Key Findings and Performance Impact
The study benchmarked seven major models across 86 verifiable tasks, comparing how they performed without help, with human-curated skills, and with skills they generated themselves.
- Human-Curated Skills are Critical: Providing agents with human-verified procedural knowledge raised the average success rate by 16.2 percentage points. In specialized domains like healthcare or complex data manipulation (e.g.,
sales-pivot-analysis), the success rate jumped by over 50 percentage points. - The “Self-Generation” Failure: A major takeaway is that models currently cannot reliably author their own procedural knowledge. When prompted to generate their own skills before a task, the success rate actually dropped by 1.3 percentage points. This suggests that “automated memory” or self-documenting agents are less effective than those guided by human-defined best practices.
- Skill Quality vs. Model Scale: The research found that a smaller, more efficient model (like Haiku 4.5) paired with high-quality skills can outperform a much larger, more expensive model (like Opus 4.5) that lacks them. This suggests that for technical teams, investment in “knowledge packaging” and tooling is often more impactful than simply upgrading to the latest frontier model.
- Conciseness Wins: The most effective agents used focused skills containing only 2–3 specific modules. Comprehensive, long-form documentation often led to “context distraction,” causing performance to degrade in about 19% of the tested tasks.
Practical Implications for Specialized Tasks
The paper highlights that skills are most effective when they bridge the gap between a model’s general reasoning and highly specific technical operations.
- Data and Analytics: Tasks involving Excel pivot table APIs or specialized SQL operations saw some of the highest gains. These tasks require strict adherence to syntax and logic that general training data often lacks.
- Tool-Use Logic: For complex workflows—such as analyzing sales data or even environment-specific tasks like counting coins in a game environment—curated skills provided the “procedural glue” that allowed agents to navigate multi-step processes without getting stuck in reasoning loops.
- Cost Efficiency: By using smaller models augmented with curated skills, teams can achieve high-tier performance at a significantly lower inference cost, making it a viable strategy for large-scale production environments.
Conclusions
The most surprising takeaway isn’t that the AI is “smarter”—it’s that less is actually more.
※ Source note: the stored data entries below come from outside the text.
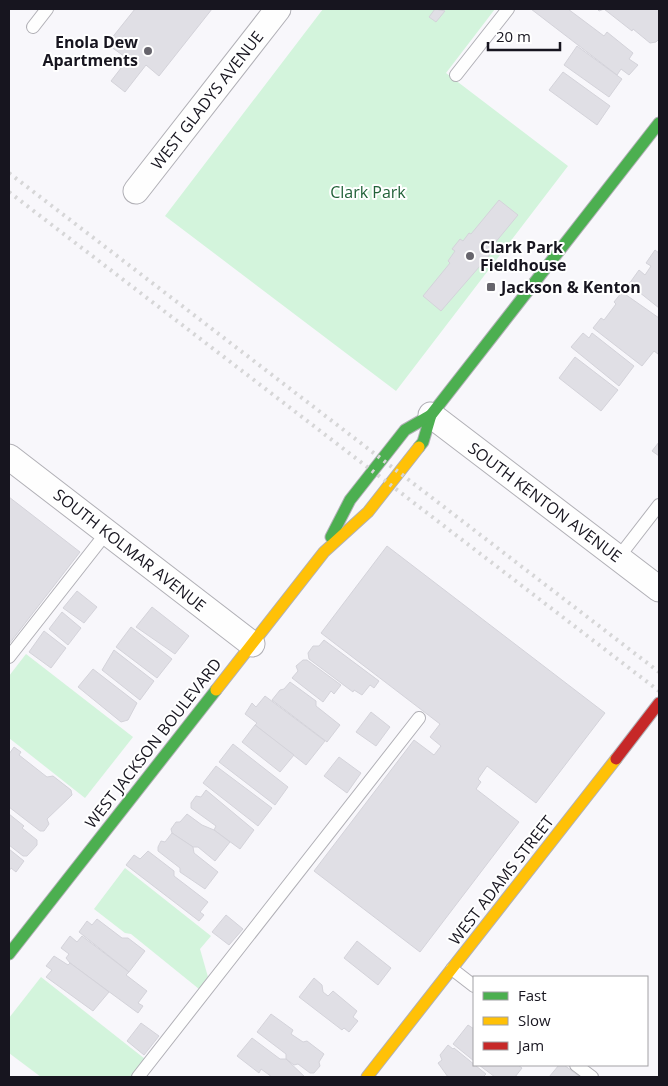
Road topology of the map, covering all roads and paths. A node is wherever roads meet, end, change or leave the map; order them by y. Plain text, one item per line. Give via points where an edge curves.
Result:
1 (47, 9) edge
2 (278, 9) edge
3 (508, 9) edge
4 (33, 27) dead end
5 (456, 75) dead end
6 (659, 123) edge
7 (136, 191) dead end
8 (432, 415) junction
9 (9, 457) edge
10 (659, 505) edge
11 (107, 532) junction
12 (324, 552) junction
13 (618, 558) junction
14 (659, 589) edge
15 (252, 644) junction
16 (9, 657) edge
17 (659, 703) edge
18 (419, 718) dead end
19 (9, 954) edge
20 (452, 969) junction
21 (473, 985) edge
22 (577, 1066) edge
23 (138, 1077) edge
24 (367, 1077) edge
25 (592, 1077) edge

1 - 4 lane
2 - 7 street, WEST GLADYS AVENUE
3 - 5 lane
6 - 8 street, WEST JACKSON BOULEVARD
8 - 12 street, WEST JACKSON BOULEVARD via 423,442 368,512
8 - 12 street, WEST JACKSON BOULEVARD via 406,430 350,500
8 - 13 street, SOUTH KENTON AVENUE
9 - 11 street, SOUTH KOLMAR AVENUE
10 - 13 lane
11 - 15 street, SOUTH KOLMAR AVENUE
11 - 16 lane
12 - 15 street, WEST JACKSON BOULEVARD
13 - 14 street, SOUTH KENTON AVENUE
15 - 19 street, WEST JACKSON BOULEVARD
17 - 20 street, WEST ADAMS STREET
18 - 23 lane
20 - 21 lane
20 - 24 street, WEST ADAMS STREET
22 - 25 lane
When I started, I thought the goal was to feed the machine as much information as possible. I wanted it to know my architecture, my naming conventions, user-stories etc. But the research and my own terminal logs tell a different story: context is a double-edged sword. Every extra line in your CLAUDE.md is a distraction, a potential hallucination, and a literal death penalty to your subscription.
The New Developer Mindset
If there’s one “North Star” I’ve found, it’s this: The codebase should be the documentation. If Claude is struggling to find a file or understand a function, the solution isn’t to write a paragraph in a markdown file explaining it; the solution is to refactor the code so it’s obvious.
By moving away from “prompt engineering” and toward “agent-centric architecture,” The pace of change isn’t slowing down, but the “standard” is finally emerging. It’s not about how much code the AI can write; it’s about how well you can steer the agent while staying out of its way.